15. Mât de charge selon l'une quelconque des revendications précédentes, caractérisé en
ce que les ailes de la pièces surmontant la hampe (1) sont munies chacune d'un orifice
homologue destiné au passage d'un boulon formant l'arbre de rotation (21) pour ladite
flèche (2), ledit orifice étant décalé vers l'extérieur de la hampe (1).
16. Mât de charge selon l'une quelconque des revendications précédentes, caractérisé en
ce que la flèche (2) est creuse et comporte à l'une de ses extrémités au moins un
réa (23) libre en rotation autour d'un arbre transversal (30) permettant de recevoir
un câble ou une corde (9), ladite flèche (2) étant ouverte sous ledit réa (23) pour
permettre le passage du câble ou de la corde (9) vers une poulie (10) munie d'un crochet,
et présentant une ouverture axiale à son extrémité opposée, également prévue pour
le passage du câble ou de la corde (9).
17. Mât de charge selon la revendication précédente, caractérisé en ce que ladite flèche
(2) comporte à son extrémité opposée à l'emplacement du ou des réas (23) une pièce
de fermeture munie de ladite ouverture axiale, ainsi qu'un galet transversal (29)

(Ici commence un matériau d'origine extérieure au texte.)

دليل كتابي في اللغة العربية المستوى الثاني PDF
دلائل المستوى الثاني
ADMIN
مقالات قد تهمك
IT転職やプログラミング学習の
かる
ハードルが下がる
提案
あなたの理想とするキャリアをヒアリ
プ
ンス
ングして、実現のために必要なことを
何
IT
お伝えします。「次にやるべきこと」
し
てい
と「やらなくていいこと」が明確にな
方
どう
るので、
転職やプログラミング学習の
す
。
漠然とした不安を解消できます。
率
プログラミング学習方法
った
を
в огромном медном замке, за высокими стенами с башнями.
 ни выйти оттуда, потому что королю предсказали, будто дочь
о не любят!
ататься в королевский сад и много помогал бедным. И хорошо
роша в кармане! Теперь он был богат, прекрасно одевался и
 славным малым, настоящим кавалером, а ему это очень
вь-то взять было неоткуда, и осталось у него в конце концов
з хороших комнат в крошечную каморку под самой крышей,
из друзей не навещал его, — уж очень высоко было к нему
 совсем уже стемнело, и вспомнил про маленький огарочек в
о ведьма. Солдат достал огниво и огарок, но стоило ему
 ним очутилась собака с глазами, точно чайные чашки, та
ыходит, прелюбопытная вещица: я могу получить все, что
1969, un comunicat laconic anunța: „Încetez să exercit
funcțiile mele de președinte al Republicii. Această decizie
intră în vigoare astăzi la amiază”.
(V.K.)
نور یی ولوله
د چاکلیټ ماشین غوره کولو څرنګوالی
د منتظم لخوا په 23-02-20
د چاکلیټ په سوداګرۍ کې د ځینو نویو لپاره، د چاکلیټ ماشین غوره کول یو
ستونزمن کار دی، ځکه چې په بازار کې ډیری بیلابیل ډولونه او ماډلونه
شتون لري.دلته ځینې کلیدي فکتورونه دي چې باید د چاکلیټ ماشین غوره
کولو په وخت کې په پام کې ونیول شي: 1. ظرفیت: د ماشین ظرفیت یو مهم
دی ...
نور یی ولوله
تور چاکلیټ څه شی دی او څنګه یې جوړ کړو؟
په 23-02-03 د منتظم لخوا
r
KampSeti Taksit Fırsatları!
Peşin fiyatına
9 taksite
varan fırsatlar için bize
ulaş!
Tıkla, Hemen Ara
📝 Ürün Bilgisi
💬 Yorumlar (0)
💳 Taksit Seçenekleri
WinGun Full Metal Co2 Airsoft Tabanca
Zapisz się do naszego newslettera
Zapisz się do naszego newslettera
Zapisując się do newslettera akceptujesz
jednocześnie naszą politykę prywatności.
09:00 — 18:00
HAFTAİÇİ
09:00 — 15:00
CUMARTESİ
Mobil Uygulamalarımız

sur lequel repose la corde ou le câble (9), ladite ouverture étant au surplus équipée
d'un oeillet (28) faisant office de filoir pour le câble ou la corde (9).
18. Mât de charge selon l'une des revendications 16 et 17, caractérisé en ce que la flèche
(2) est un profilé doté à son extrémité d'oreilles de protection du ou des réas (23),
présentant vers le bas une forme semi-circulaire dépassant du profilé (8).
19. Mât de charge selon l'une quelconque des revendications 16 à 18, caractérisé en ce
que les réas (23) sont au nombre de deux, séparés par une tôle (22) fixée à la flèche
(2).
20. Mât de charge selon l'une quelconque des revendications 16 à 19, caractérisé en ce
que la flèche (2) est constituée de deux éléments (7, 8) coulissables l'un dans l'autre,
l'élément (8) portant les réas étant un profilé en U ouvert vers le bas, l'autre (7)
étant un profilé à section rectangulaire.
21. Mât de charge selon la revendication précédente, caractérisé en ce que les deux éléments
(7, 8) de la flèche (2) sont fixés l'un à l'autre par boulonnage transversal, plusieurs
paires d'orifices (26) en vis-à-vis étant prévus à distance égale dans les deux éléments
(7, 8), de sorte que plusieurs réglages discrets de longueur de flèche (2) soient
possibles.
22. Mât de charge selon l'une quelconque des revendications précédentes, caractérisé en
ce que la hampe (1) est munie de deux taquets (11, 12) permettant de fixer la corde
ou le câble (9) en position haute ou en position basse.
23. Mât de charge selon l'une quelconque des revendications 9 à 21, caractérisé en ce
que les éléments (4, 6) de la hampe (1) et de la jambe de force (6) sont des profilés
à section rectangulaire, l'élément (5) pouvant être un tube cylindrique.